* **Data records**
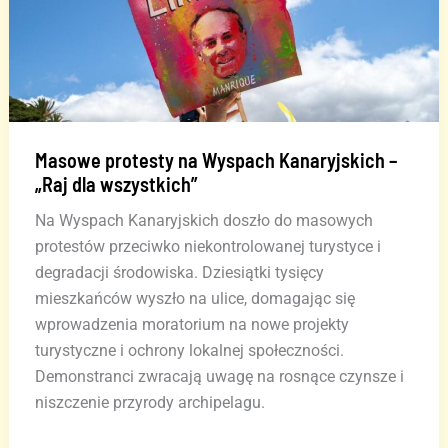
Kanaryjskich
Masowe protesty na Wyspach Kanaryjskich –
„Raj dla wszystkich”
Na Wyspach Kanaryjskich doszło do masowych
protestów przeciwko niekontrolowanej turystyce i
degradacji środowiska. Dziesiątki tysięcy
mieszkańców wyszło na ulice, domagając się
wprowadzenia moratorium na nowe projekty
turystyczne i ochrony lokalnej społeczności.
Demonstranci zwracają uwagę na rosnące czynsze i
niszczenie przyrody archipelagu.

* **Task goal**
Reproduce the text of the material with every occurrence of "Wyspach Kanaryjskich" replaced by "Balearach", leaving everything else unchanged and omitting the pictures.

* **Task response**
Kanaryjskich
Masowe protesty na Balearach –
„Raj dla wszystkich”
Na Balearach doszło do masowych
protestów przeciwko niekontrolowanej turystyce i
degradacji środowiska. Dziesiątki tysięcy
mieszkańców wyszło na ulice, domagając się
wprowadzenia moratorium na nowe projekty
turystyczne i ochrony lokalnej społeczności.
Demonstranci zwracają uwagę na rosnące czynsze i
niszczenie przyrody archipelagu.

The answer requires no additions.